[Rubur the Conqueror by Jules Verne]@TWC D-Link book
Rubur the Conqueror

CHAPTER XVIII
11/17

Its farthest electric effluences were lost in the Southern Cross, whose four bright stars were gleaming overhead.

The phenomenon was one of incomparable magnificence, and the light showed the face of the country as a confused mass of white.
It need not be said that they had approached so near to the pole that the compass was constantly affected, and gave no precise indication of the course pursued.

Its inclination was such that at one time Robur felt certain they were passing over the magnetic pole discovered by Sir James Ross.

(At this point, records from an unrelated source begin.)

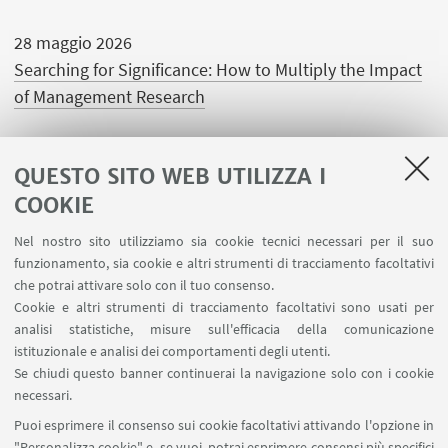
28 maggio 2026
Searching for Significance: How to Multiply the Impact
of Management Research
QUESTO SITO WEB UTILIZZA I
COOKIE
LINK UTILI
Nel nostro sito utilizziamo sia cookie tecnici necessari per il suo
Area riservata
funzionamento, sia cookie e altri strumenti di tracciamento facoltativi
Contatti
che potrai attivare solo con il tuo consenso.
Cookie e altri strumenti di tracciamento facoltativi sono usati per
analisi statistiche, misure sull'efficacia della comunicazione
SEGUI IL DIPARTIMENTO SU:
istituzionale e analisi dei comportamenti degli utenti.
Se chiudi questo banner continuerai la navigazione solo con i cookie
necessari.
SEGUI UNIBO SU:
Puoi esprimere il consenso sui cookie facoltativi attivando l'opzione in
"Personalizza cookie" e, se vuoi, potrai esprimere consensi più specifici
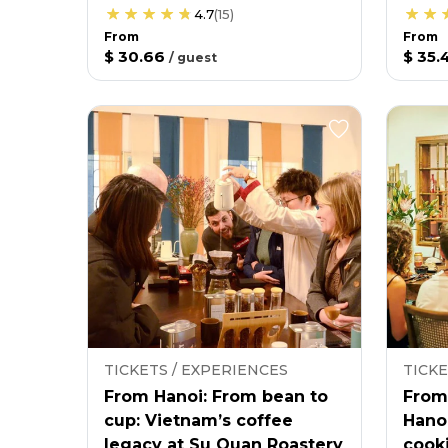
4.7
(
15
)
From
From
$ 30.66
$ 35.
/
guest
TICKETS / EXPERIENCES
TICKE
From Hanoi: From bean to
From
cup: Vietnam’s coffee
Hano
legacy at Su Quan Roastery
cooki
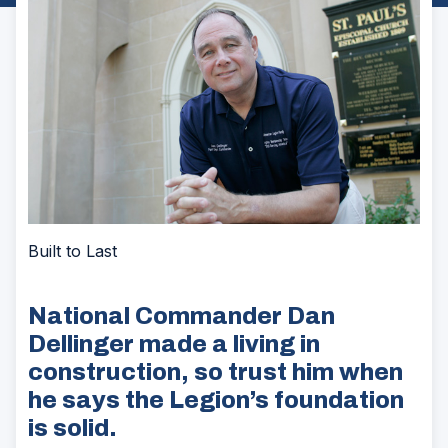
Built to Last
National Commander Dan
Dellinger made a living in
construction, so trust him when
he says the Legion’s foundation
is solid.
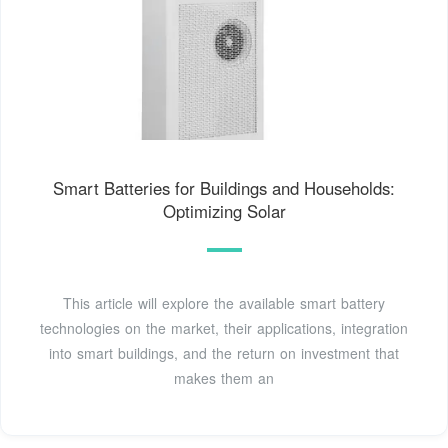
Smart Batteries for Buildings and Households:
Optimizing Solar
This article will explore the available smart battery
technologies on the market, their applications, integration
into smart buildings, and the return on investment that
makes them an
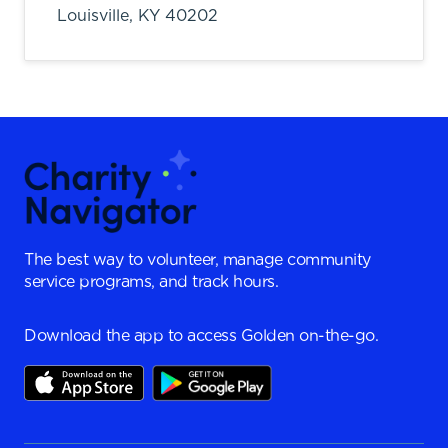
Louisville,
KY
40202
The best way to volunteer, manage community
service programs, and track hours.
Download the app to access Golden on-the-go.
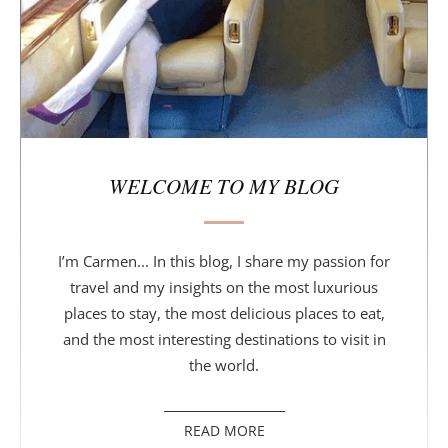
r
WELCOME TO MY BLOG
I’m Carmen... In this blog, I share my passion for
travel and my insights on the most luxurious
places to stay, the most delicious places to eat,
and the most interesting destinations to visit in
the world.
READ MORE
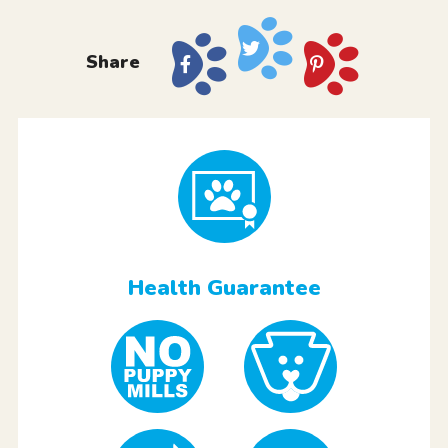
Share
Health Guarantee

And an hour later, in calculating the angle the needle made with the vertical, he exclaimed: "the South Pole is beneath us!" A white cap appeared, but nothing could be seen of what it bid under its ice.
A few minutes afterwards the aurora died away, and the point where all the world's meridians cross is still to be discovered.
If Uncle Prudent and Phil Evans wished to bury in the most mysterious solitudes the aeronef and all she bore, the moment was propitious.

If they did not do so it was doubtless because the explosive they required was still denied to them.
The hurricane still raged and swept along with such rapidity that had a mountain been met with the aeronef would have been dashed to pieces like a ship on a lee shore.